Tras colocarle un fijador externo1 para las extremidades fracturadas, fue transferido a otra instalación porque necesitaba cuidado intensivo que nosotros no podíamos proveer. En ese momento, teníamos múltiples víctimas en Ar Ramtha y el hospital estaba completo.

Fue sometido a severas cirugías en pecho, abdomen y cerebro, y cayó en un coma profundo que duró aproximadamente tres semanas. Cada vez que hacía mis rondas, veía a su madre siempre con él; todos los días, ella me decía “salve a mi hijo… no lo deje morir”. El caso se consideró irremediable, pero seguimos luchando igualmente.

Un día, durante la ronda, durante unos segundos, noté que uno de sus ojos se movía como diciéndome que todavía estaba con nosotros. Sostuve su mano y me la cogió. Entonces supe con certeza que la batalla estaba a punto de comenzar.

Han pasado siete meses desde entonces y, después de muchas operaciones en su pecho y cerebro, y de varias cirugías ortopédicas, se ha recuperado en nuestras instalaciones en el campo de refugiados de Zaatari.

Ahora, habla conmigo, canta y está empezando a caminar de nuevo. Cada semana lo visito en el campo y siempre recibo la mejor recompensa por todos estos esfuerzos: una gran sonrisa, una apretón de manos y la palabra “Shukran” 2.

Disfruto trabajando en este proyecto. Me permite contribuir al tratamiento de los heridos sirios y trabajar mano a mano con mis colegas de Jordania por una misma causa: marcar la diferencia en la vida del pueblo sirio.

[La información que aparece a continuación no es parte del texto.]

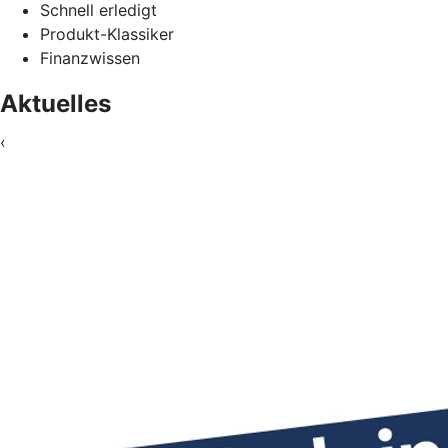
Schnell erledigt
Produkt-Klassiker
Finanzwissen
Aktuelles
‹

Ahora, con la apertura del nuevo departamento de cirugía, una nueva fase en la vida del proyecto de Ar Ramtha está a punto de comenzar. Es un programa de gran importancia para la población de Siria y Jordania. Tenemos altos estándares de atención para los heridos de guerra sirios así como buenas oportunidades de formación para el personal jordano.

Mirando hacia adelante, en un futuro cercano, espero que este proyecto pueda expandirse y suponga la inclusión de nuevos criterios de admisión y más oportunidades de formación no solo para el equipo de Jordania, sino también para médicos y enfermeras sirias que trabajan en la frontera en las instalaciones apoyadas por MSF.

1 Dispositivo que actúa como un marco estabilizador para mantener huesos rotos en la posición correcta.